• **What the exercise asks**:
List the lines of this listing that hold the word "Figure".

• **Supplied entries**:
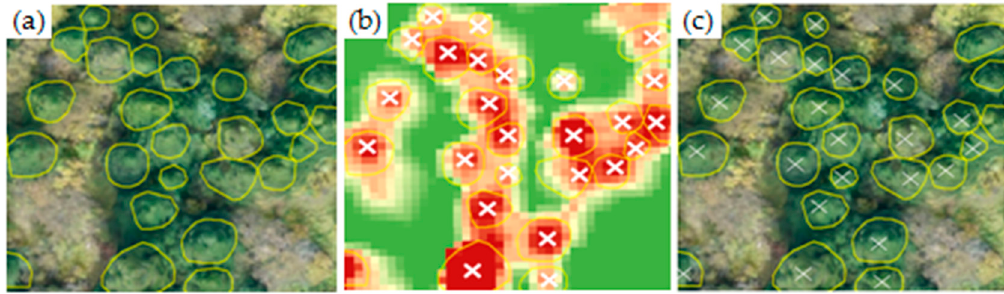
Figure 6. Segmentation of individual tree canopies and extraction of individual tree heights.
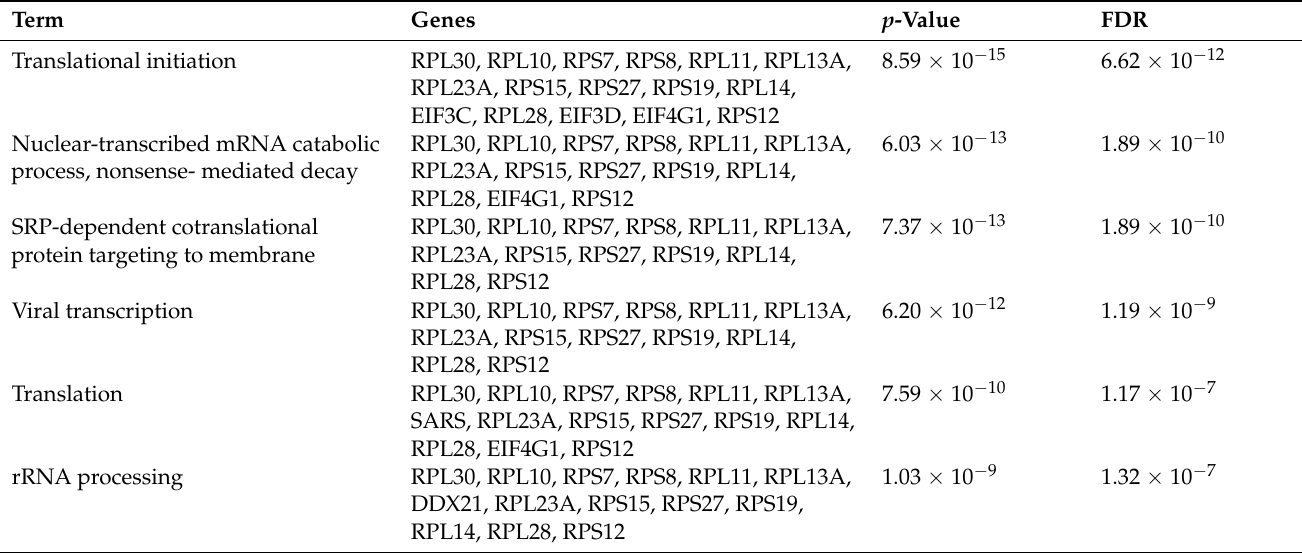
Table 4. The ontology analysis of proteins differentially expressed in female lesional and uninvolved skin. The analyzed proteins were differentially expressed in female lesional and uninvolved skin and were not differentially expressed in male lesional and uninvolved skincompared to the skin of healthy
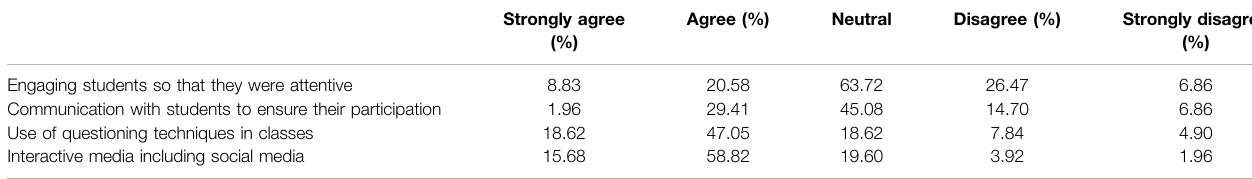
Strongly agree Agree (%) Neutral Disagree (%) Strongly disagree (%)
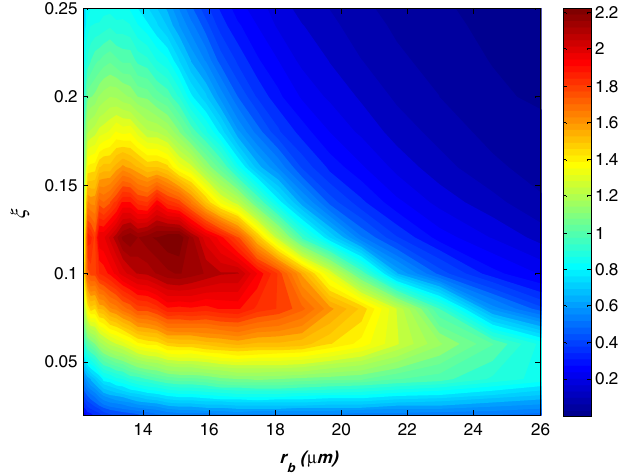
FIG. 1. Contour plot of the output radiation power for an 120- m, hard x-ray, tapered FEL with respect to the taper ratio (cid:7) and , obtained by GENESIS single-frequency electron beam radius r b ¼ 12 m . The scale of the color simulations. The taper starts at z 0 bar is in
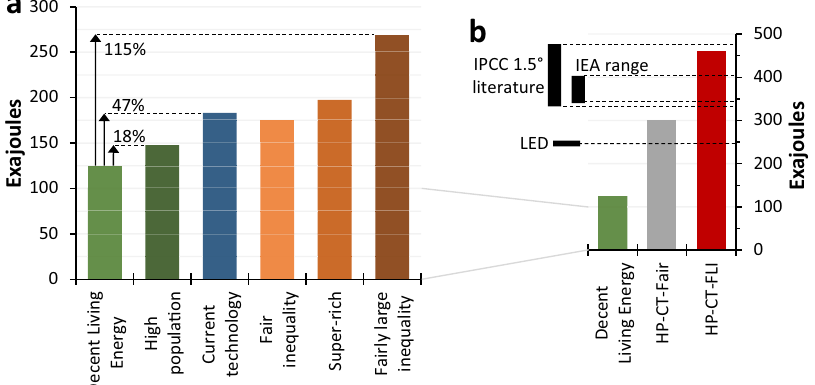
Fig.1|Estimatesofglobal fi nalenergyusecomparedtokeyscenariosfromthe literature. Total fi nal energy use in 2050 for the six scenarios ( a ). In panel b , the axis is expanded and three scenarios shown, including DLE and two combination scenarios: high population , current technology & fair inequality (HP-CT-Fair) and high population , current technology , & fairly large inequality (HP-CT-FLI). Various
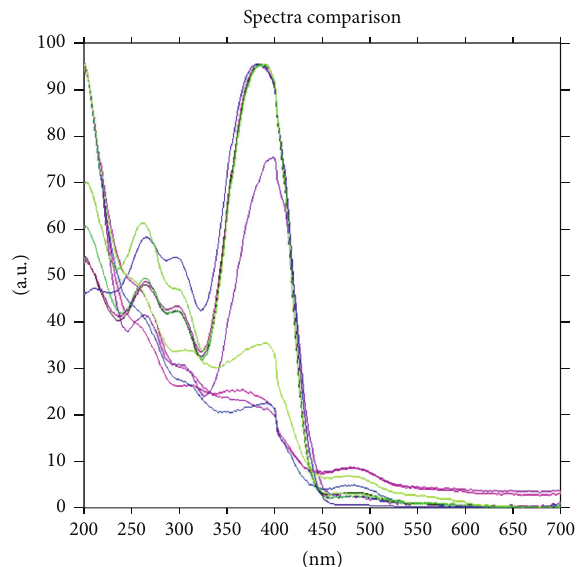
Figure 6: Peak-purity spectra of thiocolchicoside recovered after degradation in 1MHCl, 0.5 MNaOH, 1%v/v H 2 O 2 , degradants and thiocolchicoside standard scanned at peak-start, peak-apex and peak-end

• **Written answer**:
Figure 6. Segmentation of individual tree canopies and extraction of individual tree heights.
Figure 6: Peak-purity spectra of thiocolchicoside recovered after degradation in 1MHCl, 0.5 MNaOH, 1%v/v H 2 O 2 , degradants and thiocolchicoside standard scanned at peak-start, peak-apex and peak-end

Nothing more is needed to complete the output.